Dabney Coleman, known for his roles in 9 to 5 and Boardwalk Empire has died. The Emmy Award-winning actor leaves behind decades of playing some of the least likable characters in film, from power brokers to sexist TV directors to backstabbing bosses who get their just desserts. Coleman took on the role of the jerk willingly and with good humor that his daughter, singer Quincy Coleman, says “tickled the funny bone of humanity.” Coleman was 92 when he died yesterday at his home in Santa Monica; his cause of death has not yet been released.
Dabney Coleman, Known For Playing “Bad Guys”, Has Passed Away
Dabney Coleman got his first on-screen role in 1961, playing a nameless resident in Naked City, an ABC police drama series. For the next decade and a half, Coleman would continue to star in minor roles in I Dream of Jeannie and Room 222, among other titles. Still, the role defining the rest of his career came in 1976, when he played Mayor Mertle Jeeter in the satirical soap opera Mary Hartman, Mary Hartman.
Coleman himself described Jeeter as “[the] worst human being” in an AV Club interview from 2012, but went on to say that taking the role was “the best thing I ever did” because it gave audiences a taste for his negative style of humor and paved the way for many more of his jerk-ish roles to come. In 1980, he would star alongside Dolly Parton in her debut movie 9 to 5, where he played Parton’s scummy boss Franklin Hart, Jr.
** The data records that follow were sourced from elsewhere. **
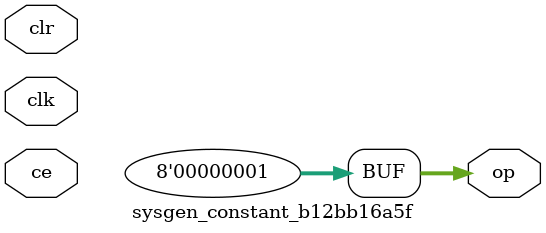
<source format=v>
module sysgen_constant_b12bb16a5f (
  output [(8 - 1):0] op,
  input clk,
  input ce,
  input clr);
  assign op = 8'b00000001;
endmodule
</source>
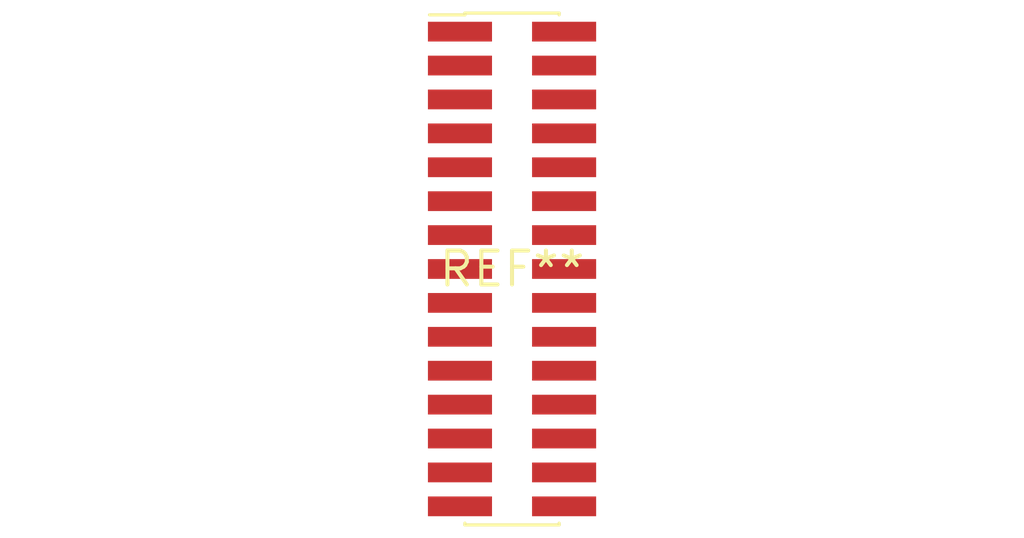
<source format=kicad_pcb>
(kicad_pcb (version 20240108) (generator pcbnew)

  (general
    (thickness 1.6)
  )

  (paper "A4")
  (layers
    (0 "F.Cu" signal)
    (31 "B.Cu" signal)
    (32 "B.Adhes" user "B.Adhesive")
    (33 "F.Adhes" user "F.Adhesive")
    (34 "B.Paste" user)
    (35 "F.Paste" user)
    (36 "B.SilkS" user "B.Silkscreen")
    (37 "F.SilkS" user "F.Silkscreen")
    (38 "B.Mask" user)
    (39 "F.Mask" user)
    (40 "Dwgs.User" user "User.Drawings")
    (41 "Cmts.User" user "User.Comments")
    (42 "Eco1.User" user "User.Eco1")
    (43 "Eco2.User" user "User.Eco2")
    (44 "Edge.Cuts" user)
    (45 "Margin" user)
    (46 "B.CrtYd" user "B.Courtyard")
    (47 "F.CrtYd" user "F.Courtyard")
    (48 "B.Fab" user)
    (49 "F.Fab" user)
    (50 "User.1" user)
    (51 "User.2" user)
    (52 "User.3" user)
    (53 "User.4" user)
    (54 "User.5" user)
    (55 "User.6" user)
    (56 "User.7" user)
    (57 "User.8" user)
    (58 "User.9" user)
  )

  (setup
    (pad_to_mask_clearance 0)
    (pcbplotparams
      (layerselection 0x00010fc_ffffffff)
      (plot_on_all_layers_selection 0x0000000_00000000)
      (disableapertmacros false)
      (usegerberextensions false)
      (usegerberattributes false)
      (usegerberadvancedattributes false)
      (creategerberjobfile false)
      (dashed_line_dash_ratio 12.000000)
      (dashed_line_gap_ratio 3.000000)
      (svgprecision 4)
      (plotframeref false)
      (viasonmask false)
      (mode 1)
      (useauxorigin false)
      (hpglpennumber 1)
      (hpglpenspeed 20)
      (hpglpendiameter 15.000000)
      (dxfpolygonmode false)
      (dxfimperialunits false)
      (dxfusepcbnewfont false)
      (psnegative false)
      (psa4output false)
      (plotreference false)
      (plotvalue false)
      (plotinvisibletext false)
      (sketchpadsonfab false)
      (subtractmaskfromsilk false)
      (outputformat 1)
      (mirror false)
      (drillshape 1)
      (scaleselection 1)
      (outputdirectory "")
    )
  )

  (net 0 "")

  (footprint "PinHeader_2x15_P1.27mm_Vertical_SMD" (layer "F.Cu") (at 0 0))

)

</source>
He would continue to cement his reputation for “bad guys” with a sexist TV director in Tootsie (1982), the head systems engineer in WarGames (1983), and an absurdly rich bank CEO in the 1993 movie version of Beverly Hillbillies.
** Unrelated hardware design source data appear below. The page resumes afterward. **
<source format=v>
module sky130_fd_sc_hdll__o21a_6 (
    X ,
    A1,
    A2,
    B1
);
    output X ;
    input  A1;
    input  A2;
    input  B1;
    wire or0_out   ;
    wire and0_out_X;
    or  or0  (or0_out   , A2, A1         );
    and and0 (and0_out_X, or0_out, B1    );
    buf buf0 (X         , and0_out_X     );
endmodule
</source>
Dabney Coleman: The 21st Century “Jerk” Who Was Actually Pretty Good
Dabney Coleman’s trend of playing jerks followed him to the modern day, with him serving as the voice for Principal Peter Prickly in Recess (1997) and starring as Burton Fallin, a lawyer and the estranged father of the protagonist Nick Fallin (Simon Baker) in CBS’s The Guardian (2001). 2010 would see Dabney Coleman board HBO’s period crime drama Boardwalk Empire, where he would star alongside Steve Buscemi, Michael Pitt, and Michael Shannon as Commodore Louis Kaestner, the cruel and perverted boss of Atlantic City’s bootlegging scene.
When Vulture sat down with Dabney Coleman in a 2010 interview and asked him if he minded playing such horrible people, his response was a little unexpected.
“It’s fun playing those roles. You get to do outlandish things, things that you want to do, probably, in real life but you just don’t because you’re a civilized human being. There are no holds barred when you’re playing [jerks] — I couldn’t imagine anyone not loving playing those parts.”
Dabney Coleman via Vulture
Of course, when he wasn’t in front of the camera, Dabney Coleman was a perfectly normal man with a sense of humor about his work that lasted until he died. He served in the US Army in the 1950s, and was married and divorced twice, first to Ann Courtney Harrell and then to Jean Hale. His daughter, singer/songwriter/producer Quincy Coleman (Waitress) gave The Hollywood Reporter the following statement following her father’s death:
“My father crafted his time here on Earth with a curious mind, a generous heart and a soul on fire with passion, desire and humor that tickled the funny bone of humanity…As he lived, he moved through this final act of his life with elegance, excellence and mastery.”
Quincy Coleman via The Hollywood Reporter
Dabney Coleman is survived by his daughters Quincy, Kelly, and Meghan, his son Randy, and his grandchildren Hale, Gabe, Luie, Kai, and Coleman.